Retention methods in exploratory factor analysis (EFA) involve determining how many factors to retain from the initial factor extraction. The goal is to identify a meaningful and interpretable number of factors that adequately represent the underlying structure of the observed variables. Several common retention methods are used for this purpose:
- Kaiser’s Criterion:
- Proposed by Kaiser, this method suggests retaining factors with eigenvalues greater than 1. The eigenvalue represents the amount of variance explained by each factor. Factors with eigenvalues less than 1 are considered to contribute less variance than a single variable, so they are typically excluded.
- Scree Plot Inspection:
- The scree plot is a graphical representation of the eigenvalues in descending order. The point where the curve levels off (referred to as the “elbow” of the scree plot) indicates the number of factors to retain. Factors before the elbow are considered meaningful, while those after it are often considered noise.
- This method is somewhat subjective, and researchers may visually inspect the scree plot to determine the appropriate number of factors.
- Parallel Analysis:
- Parallel analysis is a statistical technique that compares the eigenvalues obtained from the actual data with those obtained from randomly generated data (typically through Monte Carlo simulations) with no underlying factors.
- The number of factors to retain is determined by comparing the actual eigenvalues with the average eigenvalues from the random data. Factors with eigenvalues surpassing the corresponding average eigenvalues are retained.
- Minimum Average Partial (MAP) Test:
- The MAP test involves examining the average partial correlation coefficients for different factor solutions. The solution with the lowest average partial correlation is considered the most interpretable.
- Researchers can examine the average partial correlations for various factor solutions and choose the solution that minimizes these values.
- Velicer’s Minimum Average Partial (MAP) Test:
- Similar to the MAP test, Velicer’s MAP test calculates the average squared partial correlations across different factor solutions.

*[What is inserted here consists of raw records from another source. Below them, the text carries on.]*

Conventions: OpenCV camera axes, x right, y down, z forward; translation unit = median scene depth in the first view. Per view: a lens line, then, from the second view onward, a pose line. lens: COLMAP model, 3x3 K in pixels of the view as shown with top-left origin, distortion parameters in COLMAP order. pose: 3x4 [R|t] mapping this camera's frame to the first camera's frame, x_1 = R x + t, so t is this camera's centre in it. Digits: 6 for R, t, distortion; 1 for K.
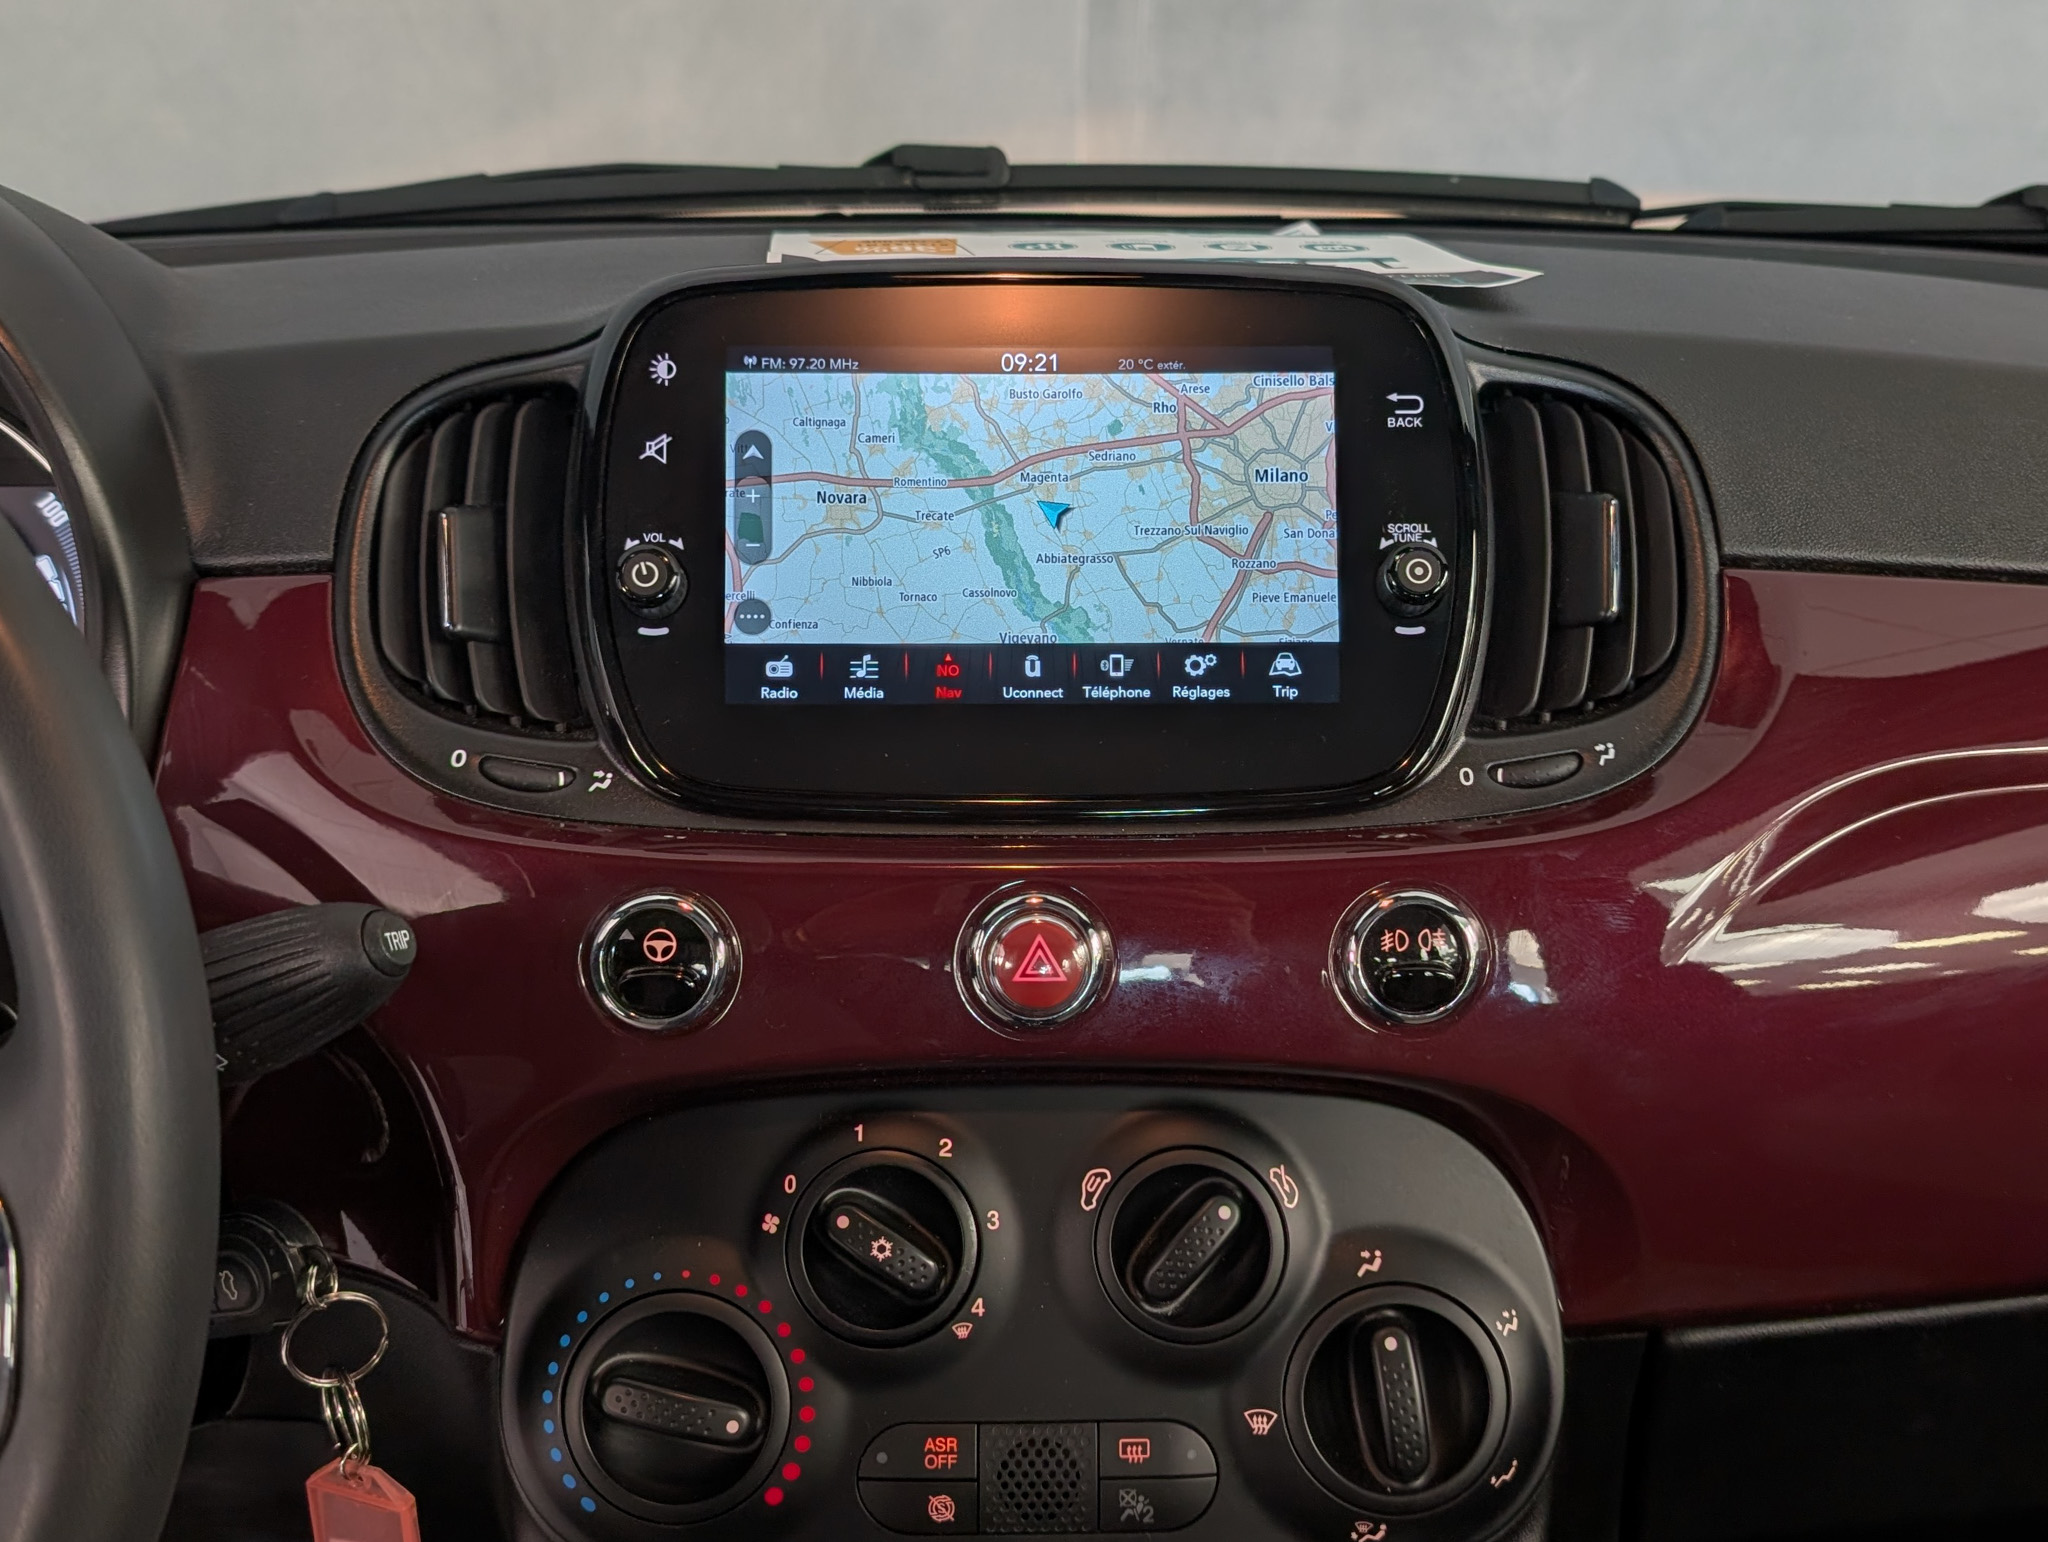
lens RADIAL K [[2080.8, 0, 1024.0], [0, 2080.8, 771.0], [0, 0, 1]] dist [0.063306, -0.004484]
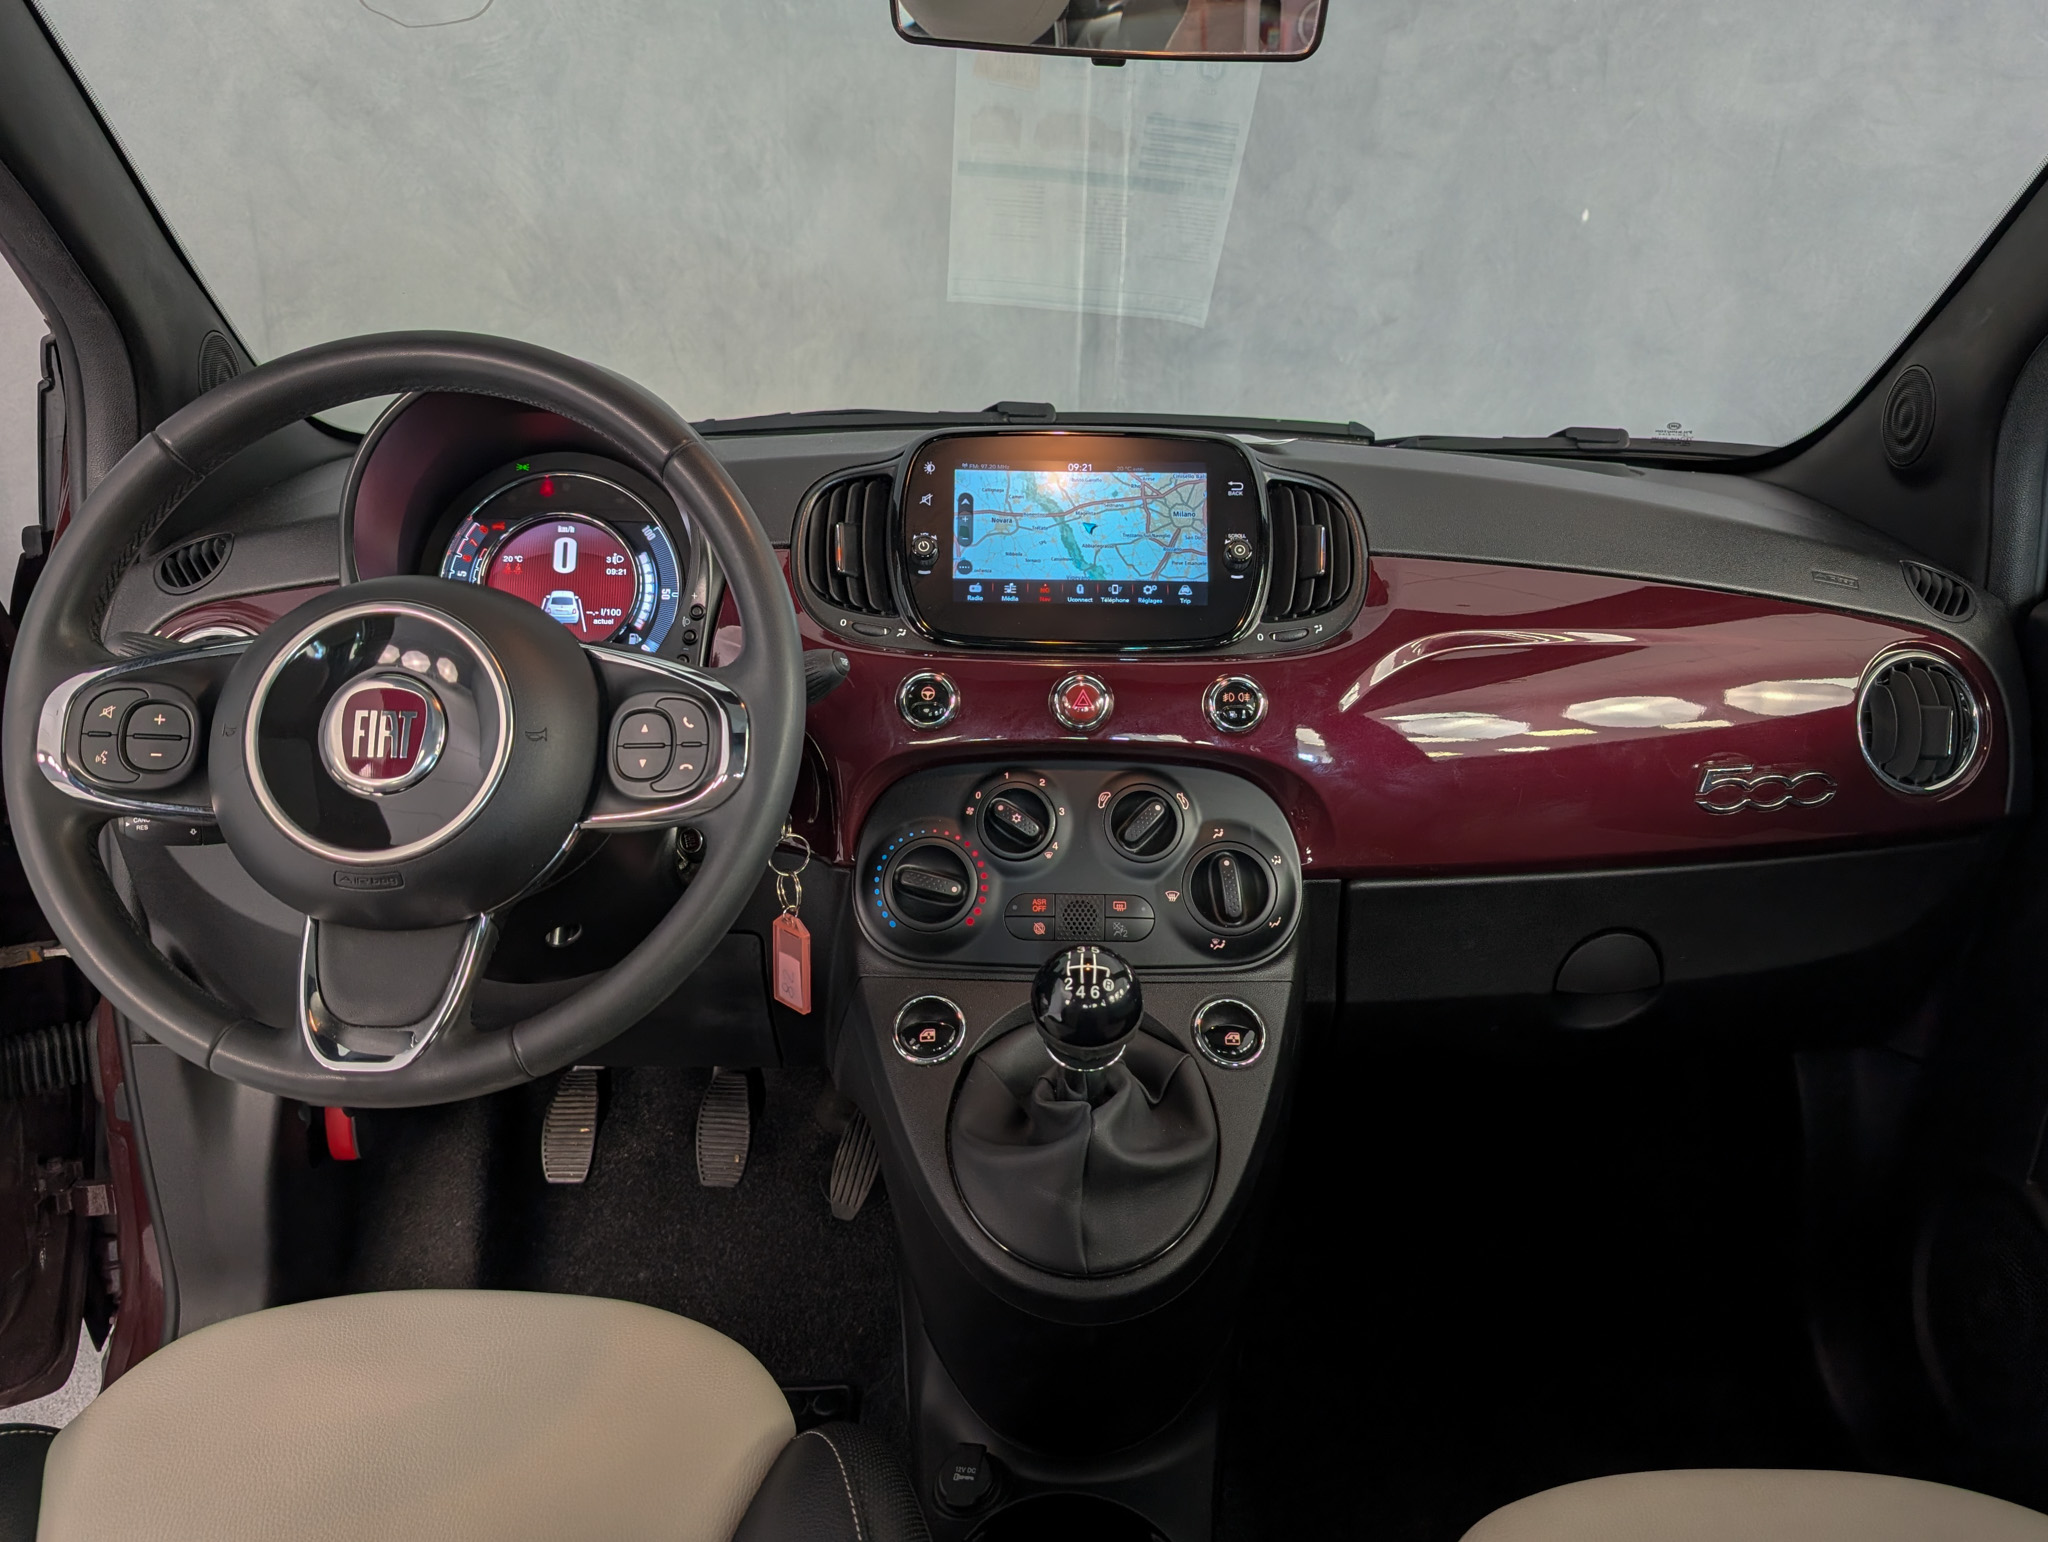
lens RADIAL K [[1585.1, 0, 1015.5], [0, 1585.1, 745.9], [0, 0, 1]] dist [0.040634, -0.046574]
pose [[0.999856, 0.014701, -0.008429, -0.052346], [-0.015503, 0.994383, -0.104698, 0.321721], [0.006843, 0.104814, 0.994468, -0.802044]]
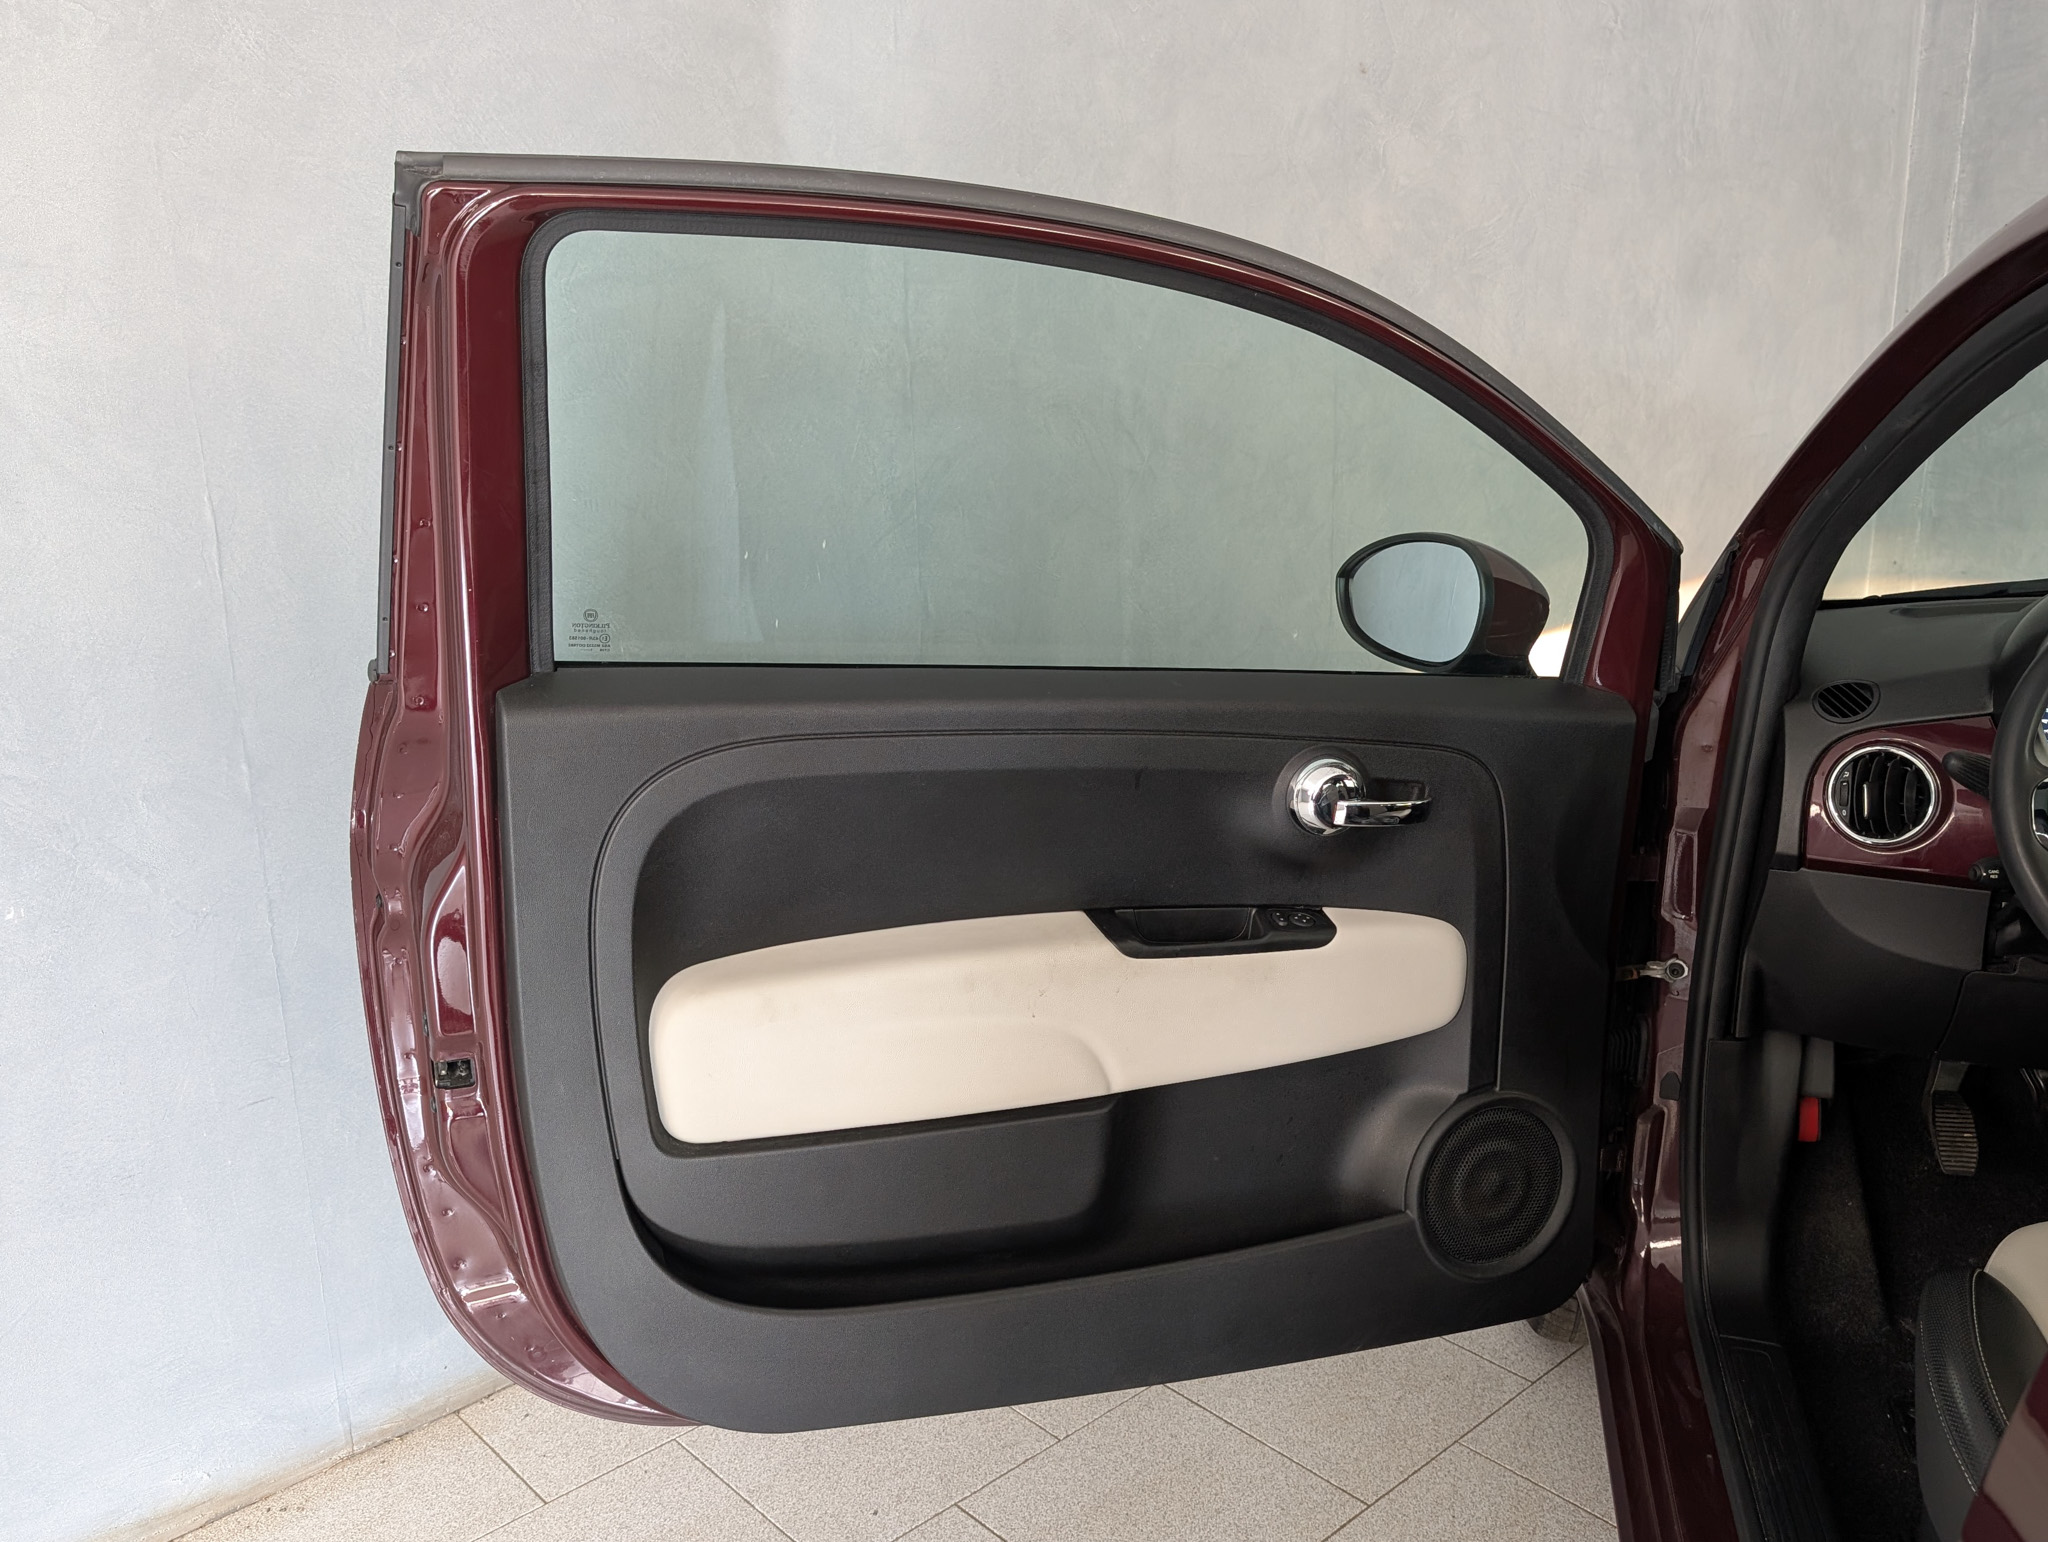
lens RADIAL K [[1787.2, 0, 1020.0], [0, 1787.2, 810.8], [0, 0, 1]] dist [0.012442, 0.000099]
pose [[0.971961, 0.037579, -0.232121, -1.787370], [-0.067621, 0.990118, -0.122857, 0.597797], [0.225210, 0.135109, 0.964897, -2.298415]]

The number of factors corresponding to the minimum average squared partial correlation is retained.
It’s important to note that these retention methods provide guidance, but they are not definitive rules. The choice of the number of factors often involves a combination of statistical criteria, theoretical considerations, and practical interpretability. Researchers may need to use their judgment and consider the context of their study when deciding on the final number of factors to retain in the EFA. Additionally, researchers may explore different factor solutions and compare their interpretability and consistency across multiple methods to ensure robustness in the factor structure.